Random forests have their variable importance calculated using one of two methods, of which permutation-based importance is considered better. In R’s
randomForest package, this returns a measure called
%IncMSE (or percentage increase in mean squared error) for regression cases. The calculation is explained clearly by @SorenHavelundWelling in this answer:
%IncMSE is the most robust and informative measure. It is the increase
in mse of predictions(estimated with out-of-bag-CV) as a result of
variable j being permuted(values randomly shuffled).
- grow regression forest.
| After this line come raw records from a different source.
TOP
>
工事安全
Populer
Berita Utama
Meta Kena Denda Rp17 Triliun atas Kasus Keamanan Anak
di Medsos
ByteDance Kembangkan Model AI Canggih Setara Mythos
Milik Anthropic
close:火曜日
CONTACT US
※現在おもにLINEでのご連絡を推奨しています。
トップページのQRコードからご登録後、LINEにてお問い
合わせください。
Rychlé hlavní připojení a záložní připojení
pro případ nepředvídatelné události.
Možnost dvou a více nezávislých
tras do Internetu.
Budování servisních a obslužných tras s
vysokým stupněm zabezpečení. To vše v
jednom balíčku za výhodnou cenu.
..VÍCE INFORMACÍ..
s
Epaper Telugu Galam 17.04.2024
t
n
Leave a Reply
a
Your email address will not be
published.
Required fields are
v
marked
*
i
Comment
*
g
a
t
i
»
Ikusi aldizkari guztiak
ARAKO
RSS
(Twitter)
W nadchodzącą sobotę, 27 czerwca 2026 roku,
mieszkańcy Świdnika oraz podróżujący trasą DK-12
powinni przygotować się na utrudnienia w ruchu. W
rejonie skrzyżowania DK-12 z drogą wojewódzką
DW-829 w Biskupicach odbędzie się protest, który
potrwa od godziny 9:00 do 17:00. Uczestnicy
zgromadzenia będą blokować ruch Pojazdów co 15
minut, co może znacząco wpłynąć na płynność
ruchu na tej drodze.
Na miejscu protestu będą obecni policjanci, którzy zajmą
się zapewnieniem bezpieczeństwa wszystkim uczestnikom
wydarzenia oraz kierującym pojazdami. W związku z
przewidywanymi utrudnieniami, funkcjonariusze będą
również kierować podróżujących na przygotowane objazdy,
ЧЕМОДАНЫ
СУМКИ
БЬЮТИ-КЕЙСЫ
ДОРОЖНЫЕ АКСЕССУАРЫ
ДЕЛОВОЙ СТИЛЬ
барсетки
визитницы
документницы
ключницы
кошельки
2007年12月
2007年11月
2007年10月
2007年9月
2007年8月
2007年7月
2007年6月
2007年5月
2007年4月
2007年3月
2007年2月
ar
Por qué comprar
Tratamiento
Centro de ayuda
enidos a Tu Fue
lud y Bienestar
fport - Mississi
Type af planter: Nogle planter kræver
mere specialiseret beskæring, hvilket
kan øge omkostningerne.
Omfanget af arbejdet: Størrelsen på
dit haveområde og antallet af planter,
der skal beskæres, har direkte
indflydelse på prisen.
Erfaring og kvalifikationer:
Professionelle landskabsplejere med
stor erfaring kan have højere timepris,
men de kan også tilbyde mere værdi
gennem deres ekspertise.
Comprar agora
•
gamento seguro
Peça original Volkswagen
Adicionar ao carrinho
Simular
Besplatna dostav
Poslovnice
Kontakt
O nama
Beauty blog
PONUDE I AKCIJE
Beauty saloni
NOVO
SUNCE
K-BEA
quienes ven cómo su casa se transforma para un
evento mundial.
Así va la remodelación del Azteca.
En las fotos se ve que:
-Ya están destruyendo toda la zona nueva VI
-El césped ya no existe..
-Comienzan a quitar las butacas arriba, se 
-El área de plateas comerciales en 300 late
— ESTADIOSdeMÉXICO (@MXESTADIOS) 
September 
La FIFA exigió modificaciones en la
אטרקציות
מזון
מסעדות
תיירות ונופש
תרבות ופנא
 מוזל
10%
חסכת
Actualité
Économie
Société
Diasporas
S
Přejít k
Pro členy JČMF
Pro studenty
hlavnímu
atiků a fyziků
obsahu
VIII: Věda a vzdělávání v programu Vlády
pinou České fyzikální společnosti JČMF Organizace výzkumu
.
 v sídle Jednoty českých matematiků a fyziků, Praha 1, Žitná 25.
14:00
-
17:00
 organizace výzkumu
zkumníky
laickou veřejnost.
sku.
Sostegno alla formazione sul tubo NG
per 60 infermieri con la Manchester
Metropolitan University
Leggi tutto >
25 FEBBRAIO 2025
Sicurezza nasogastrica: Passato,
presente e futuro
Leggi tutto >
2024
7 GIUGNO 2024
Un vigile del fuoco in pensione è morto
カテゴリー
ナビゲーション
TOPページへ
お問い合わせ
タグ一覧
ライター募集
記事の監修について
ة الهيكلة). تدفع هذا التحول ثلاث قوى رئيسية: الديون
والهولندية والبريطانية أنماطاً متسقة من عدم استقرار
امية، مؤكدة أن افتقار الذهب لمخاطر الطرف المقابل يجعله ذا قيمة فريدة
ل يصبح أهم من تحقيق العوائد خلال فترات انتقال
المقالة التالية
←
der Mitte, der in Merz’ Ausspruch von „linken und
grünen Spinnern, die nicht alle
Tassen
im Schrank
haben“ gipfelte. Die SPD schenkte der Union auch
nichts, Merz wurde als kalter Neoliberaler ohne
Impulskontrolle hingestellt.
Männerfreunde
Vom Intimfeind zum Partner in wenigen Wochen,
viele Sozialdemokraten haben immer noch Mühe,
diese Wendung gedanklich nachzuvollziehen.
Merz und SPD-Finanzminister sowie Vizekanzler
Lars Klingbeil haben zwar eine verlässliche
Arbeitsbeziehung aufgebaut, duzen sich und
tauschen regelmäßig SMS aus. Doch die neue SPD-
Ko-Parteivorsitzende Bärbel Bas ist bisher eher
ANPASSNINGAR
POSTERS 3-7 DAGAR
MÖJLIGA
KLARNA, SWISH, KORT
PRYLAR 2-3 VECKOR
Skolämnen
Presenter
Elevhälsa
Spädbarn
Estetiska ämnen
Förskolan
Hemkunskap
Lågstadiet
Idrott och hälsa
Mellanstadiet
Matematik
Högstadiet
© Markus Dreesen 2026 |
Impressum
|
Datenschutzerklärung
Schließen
Compute OOB-mse, name this mse0.
- for 1 to j var: permute values of column j, then predict and compute OOB-mse(j)
- %IncMSE of j’th is (mse(j)-mse0)/mse0 * 100%
This matches my prior understanding as well. But the package documentation explains things this way (emphasis mine):
The first measure [%IncMSE] is computed from permuting OOB data: For each tree,
the prediction error on the out-of-bag portion of the data is recorded
(error rate for classification, MSE for regression). Then the same is
done after permuting each predictor variable. The difference between
the two are then averaged over all trees, and normalized by the
standard deviation of the differences. If the standard deviation of
the differences is equal to 0 for a variable, the division is not done
(but the average is almost always equal to 0 in that case).
This normalization step does not really make sense to me, and is omitted by the answer quoted above as well. Why is this part of the calculation? And does the resulting value retain the meaning of a percentage change after this normalization? It wouldn’t seem like it to me.